Сильный? Ясно-понятно, сильный. В этом мире попробуй быть другим. Есть только два пути: быть сильным или сдохнуть в отчаянии. Сдохнуть намного проще… Сдохнуть очень хочется. Да, просто смириться и сдохнуть. Но только… смиряться он никогда не умел.

***

И снова призраки прошлого…

«Выглядишь совсем мальчишкой… Но… сила в тебе такая… Даже пугает!»

Исчезни, Аллонда, исчезни! Проклятье! Хоть после смерти отпусти!

Ворон, Ворон, что ж ты себе ноги не переломал, когда они тебя в её лавку понесли?

«Я никогда тебя не предам, любимый, поверь!»

Провались в Бездну, лживая дрянь!

И вот уже Нивирт, вцепившись в него, шепчет с горечью, заглядывая в лицо: «Ну, ты же мне веришь? Ты знаешь, что я плохого не скажу. Ну брось ты её! Брось, пока не поздно…».

Ни-и-и-и-в! Брат! Темные брызги крови на светлых камнях, отрубленная рука, бледная в призрачном лунном свете, опрокинувшись от удара в живот, высокий темноволосый паренёк медленно падает вниз со стены.

Прости меня, братишка! Прости меня! Все меня простите!

Сколько было пройдено вместе…

«И плеть, и кнут, и кочерга… И Горбач, и ещё с «каменоломней» память осталась, и драки уличные… Всё было, милая моя! Хотела знать, как я жил? Вот теперь слушай!»

Эта боль в спине… Будто шкуру сняли. Может, это снова плеть?

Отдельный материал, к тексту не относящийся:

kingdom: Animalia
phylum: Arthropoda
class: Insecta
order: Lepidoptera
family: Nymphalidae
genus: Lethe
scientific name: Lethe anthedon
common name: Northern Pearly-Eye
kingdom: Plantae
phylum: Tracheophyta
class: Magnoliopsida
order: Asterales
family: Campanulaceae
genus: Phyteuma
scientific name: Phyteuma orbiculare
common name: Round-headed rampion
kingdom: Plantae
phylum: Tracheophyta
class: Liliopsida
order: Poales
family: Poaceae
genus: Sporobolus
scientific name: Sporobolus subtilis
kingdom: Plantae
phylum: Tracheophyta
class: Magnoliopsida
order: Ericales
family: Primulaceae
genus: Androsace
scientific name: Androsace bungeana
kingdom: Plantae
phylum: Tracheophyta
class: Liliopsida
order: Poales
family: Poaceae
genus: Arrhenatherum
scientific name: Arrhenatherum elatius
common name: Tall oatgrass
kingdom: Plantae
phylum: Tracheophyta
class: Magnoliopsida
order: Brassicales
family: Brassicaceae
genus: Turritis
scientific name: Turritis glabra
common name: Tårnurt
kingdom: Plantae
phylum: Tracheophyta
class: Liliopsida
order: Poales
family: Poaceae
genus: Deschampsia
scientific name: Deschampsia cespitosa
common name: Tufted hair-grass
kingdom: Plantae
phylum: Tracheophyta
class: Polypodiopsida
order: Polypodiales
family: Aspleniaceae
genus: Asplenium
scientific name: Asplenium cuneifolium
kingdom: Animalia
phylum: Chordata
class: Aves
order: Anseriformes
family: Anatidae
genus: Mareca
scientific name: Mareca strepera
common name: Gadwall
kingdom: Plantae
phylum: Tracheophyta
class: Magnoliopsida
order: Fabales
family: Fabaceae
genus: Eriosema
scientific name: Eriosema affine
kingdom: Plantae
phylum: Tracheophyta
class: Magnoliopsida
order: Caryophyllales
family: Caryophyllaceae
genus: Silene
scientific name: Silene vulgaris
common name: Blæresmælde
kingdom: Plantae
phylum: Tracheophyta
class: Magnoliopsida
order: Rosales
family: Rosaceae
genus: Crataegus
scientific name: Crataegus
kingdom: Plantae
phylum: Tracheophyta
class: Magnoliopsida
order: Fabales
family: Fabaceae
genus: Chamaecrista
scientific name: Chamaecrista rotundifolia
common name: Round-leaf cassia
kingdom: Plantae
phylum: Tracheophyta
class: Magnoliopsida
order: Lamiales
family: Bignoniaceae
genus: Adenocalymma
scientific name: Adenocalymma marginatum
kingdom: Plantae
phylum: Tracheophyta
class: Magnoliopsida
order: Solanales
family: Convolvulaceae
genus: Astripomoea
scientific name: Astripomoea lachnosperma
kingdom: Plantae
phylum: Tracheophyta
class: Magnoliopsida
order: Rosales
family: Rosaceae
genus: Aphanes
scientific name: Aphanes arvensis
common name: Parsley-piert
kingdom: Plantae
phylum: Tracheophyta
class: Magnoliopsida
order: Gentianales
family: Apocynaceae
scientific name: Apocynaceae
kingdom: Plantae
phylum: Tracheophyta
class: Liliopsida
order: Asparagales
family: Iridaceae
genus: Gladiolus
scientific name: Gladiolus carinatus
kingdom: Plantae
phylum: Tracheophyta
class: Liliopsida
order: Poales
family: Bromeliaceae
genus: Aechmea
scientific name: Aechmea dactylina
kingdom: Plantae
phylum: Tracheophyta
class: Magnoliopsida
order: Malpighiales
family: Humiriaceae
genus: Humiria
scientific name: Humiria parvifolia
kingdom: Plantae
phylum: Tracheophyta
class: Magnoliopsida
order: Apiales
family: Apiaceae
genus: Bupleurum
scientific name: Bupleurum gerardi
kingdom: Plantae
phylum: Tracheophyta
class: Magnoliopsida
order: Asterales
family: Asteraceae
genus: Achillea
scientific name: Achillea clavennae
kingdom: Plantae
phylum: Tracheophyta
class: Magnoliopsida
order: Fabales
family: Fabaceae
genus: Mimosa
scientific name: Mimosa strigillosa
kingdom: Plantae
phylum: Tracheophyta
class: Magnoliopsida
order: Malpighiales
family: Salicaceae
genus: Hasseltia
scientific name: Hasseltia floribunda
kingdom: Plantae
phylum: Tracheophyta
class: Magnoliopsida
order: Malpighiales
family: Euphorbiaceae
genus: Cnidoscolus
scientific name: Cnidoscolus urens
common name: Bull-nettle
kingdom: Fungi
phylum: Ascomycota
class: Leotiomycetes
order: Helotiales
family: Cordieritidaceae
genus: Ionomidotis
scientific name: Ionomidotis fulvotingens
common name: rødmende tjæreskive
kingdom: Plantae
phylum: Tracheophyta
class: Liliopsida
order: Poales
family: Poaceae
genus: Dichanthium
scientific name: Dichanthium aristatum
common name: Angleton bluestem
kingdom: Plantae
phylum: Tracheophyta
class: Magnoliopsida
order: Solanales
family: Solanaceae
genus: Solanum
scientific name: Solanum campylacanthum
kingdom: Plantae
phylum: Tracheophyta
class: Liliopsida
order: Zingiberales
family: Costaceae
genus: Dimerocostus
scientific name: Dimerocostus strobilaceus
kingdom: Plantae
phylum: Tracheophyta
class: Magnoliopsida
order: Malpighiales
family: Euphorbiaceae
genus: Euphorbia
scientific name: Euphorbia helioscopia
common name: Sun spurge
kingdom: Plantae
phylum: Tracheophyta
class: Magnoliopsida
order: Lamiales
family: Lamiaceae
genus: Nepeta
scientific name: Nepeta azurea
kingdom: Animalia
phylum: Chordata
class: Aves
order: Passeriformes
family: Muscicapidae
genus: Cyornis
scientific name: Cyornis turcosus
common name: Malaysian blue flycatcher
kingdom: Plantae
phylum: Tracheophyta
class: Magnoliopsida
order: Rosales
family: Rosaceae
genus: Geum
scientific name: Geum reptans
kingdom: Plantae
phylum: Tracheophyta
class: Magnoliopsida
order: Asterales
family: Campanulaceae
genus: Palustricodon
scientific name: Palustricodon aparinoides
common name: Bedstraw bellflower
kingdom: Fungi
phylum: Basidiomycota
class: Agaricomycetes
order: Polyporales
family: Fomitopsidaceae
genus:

Свист плети, разрезающей воздух и вонзающейся безжалостно в твоё тело, въелся в память навсегда. И даже будучи теперь взрослым, Эл часто вздрагивал, услыхав этот звук.

***

Плеть надсмотрщика взвизгнула где-то рядом, и Эливерт пугливо прижался к материнской юбке. Их выстроили в ряд, будто скот на ярмарке. И теперь все стояли, понурив голову, напряжённо, боясь поднять взгляд. Эливерт глянул исподтишка.

Мужчина рядом с главным надсмотрщиком был высоким и худым. Тёмная острая борода и впалые щеки делали его лицо каким-то неприятным, вытянутым, угловатым. Большие тёмные глаза скользили с холодным вниманием по выставленным на показ рабам. Тандар, старший из надзирателей, шёл рядом, чуть позади, улыбался заискивающе и время от времени услужливо что-то пояснял.

Они уже поравнялись с Эливертом, и тот спешно опустил глаза. За дерзкий взгляд от Тандара можно схлопотать по лицу (если ему покажется, что взгляд был дерзким). Эл видел лишь запорошенные пылью высокие сапоги, шагавшие мимо. И вдруг высокий тёмный незнакомец приостановился и сделал шаг назад. Тут уж Воронёнок не выдержал, посмотрел испуганно на незнакомца…

А тёмный пристально разглядывал поникшую дрожащую Лану. Тандар спешно протянул зажатую в руке плеть, приподнял рукоятью подбородок девчушки. Сестра испуганно хлопала огромными светлыми глазёнками.

– Сколько тебе лет, девочка? – спокойно осведомился пришлый торговец.